§ **EXERCISE PROMPT**
Give the count of lines in the records below that contain "than", and say nothing more.

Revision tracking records
════════════════

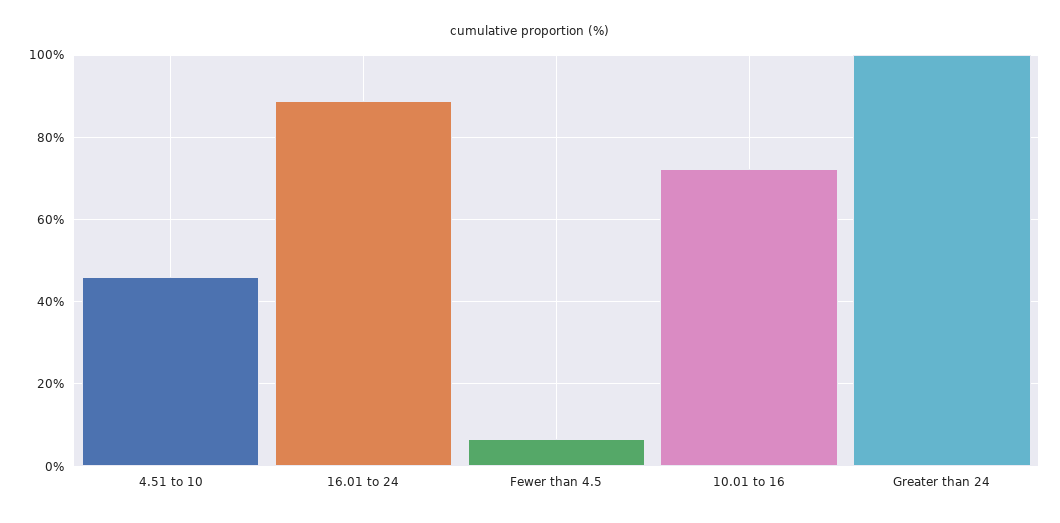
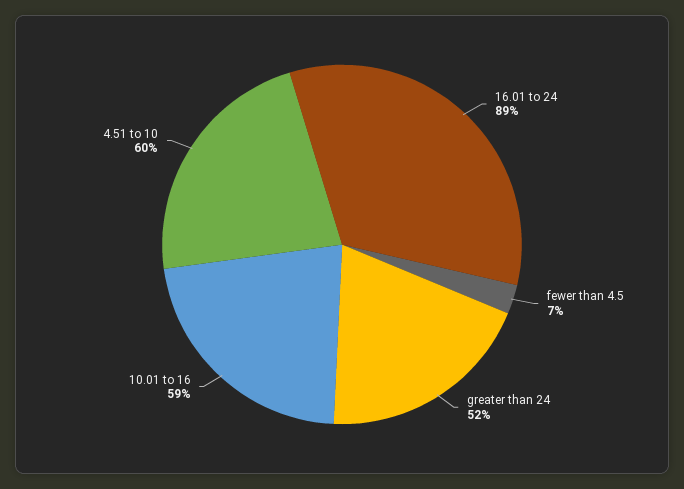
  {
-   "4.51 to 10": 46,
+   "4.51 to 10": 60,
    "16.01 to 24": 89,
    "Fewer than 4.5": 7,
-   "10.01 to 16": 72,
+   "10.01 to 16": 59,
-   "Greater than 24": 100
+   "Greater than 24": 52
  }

════════════════

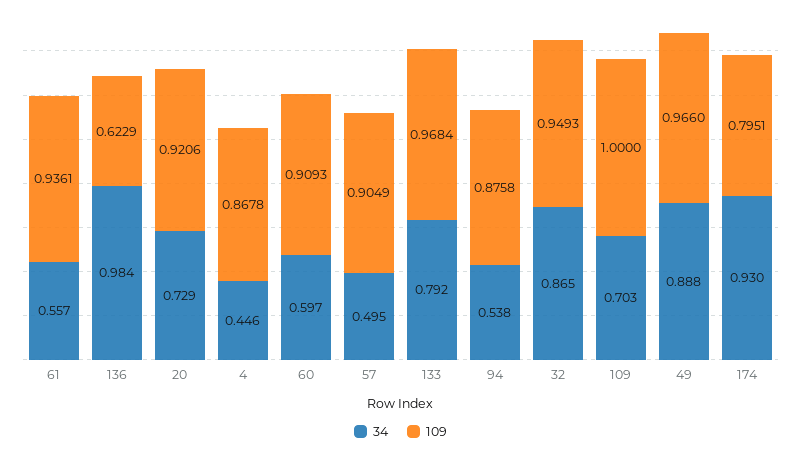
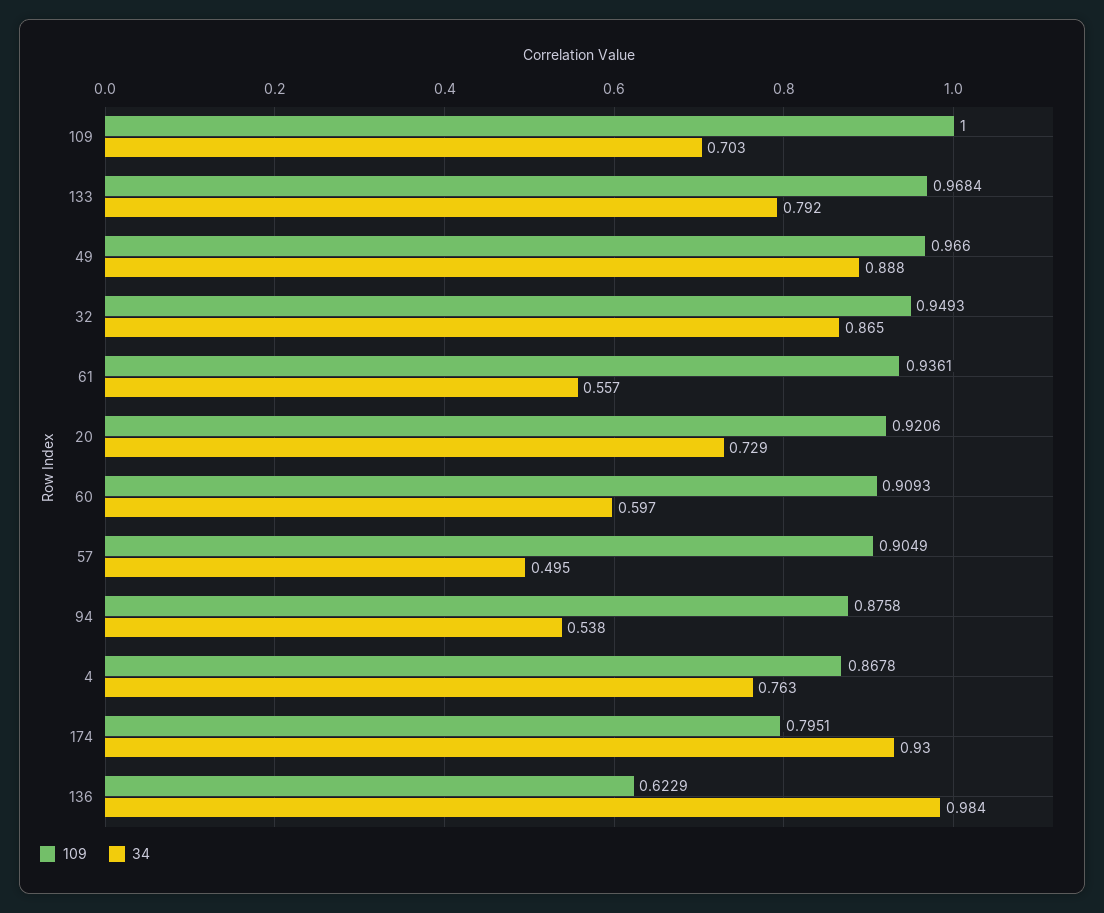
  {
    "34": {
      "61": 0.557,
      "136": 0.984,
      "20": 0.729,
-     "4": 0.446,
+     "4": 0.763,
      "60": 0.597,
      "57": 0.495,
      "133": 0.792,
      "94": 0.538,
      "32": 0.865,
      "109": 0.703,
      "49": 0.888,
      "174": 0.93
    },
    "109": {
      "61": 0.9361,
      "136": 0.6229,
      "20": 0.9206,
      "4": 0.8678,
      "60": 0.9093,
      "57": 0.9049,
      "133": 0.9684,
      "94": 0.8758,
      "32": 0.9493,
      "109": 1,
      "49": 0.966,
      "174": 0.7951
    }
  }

════════════════

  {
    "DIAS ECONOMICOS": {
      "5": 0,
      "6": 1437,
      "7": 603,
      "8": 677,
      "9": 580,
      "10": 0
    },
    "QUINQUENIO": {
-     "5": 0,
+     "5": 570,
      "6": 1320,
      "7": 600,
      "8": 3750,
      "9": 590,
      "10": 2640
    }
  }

════════════════

§ **EXPECTED OUTPUT**
3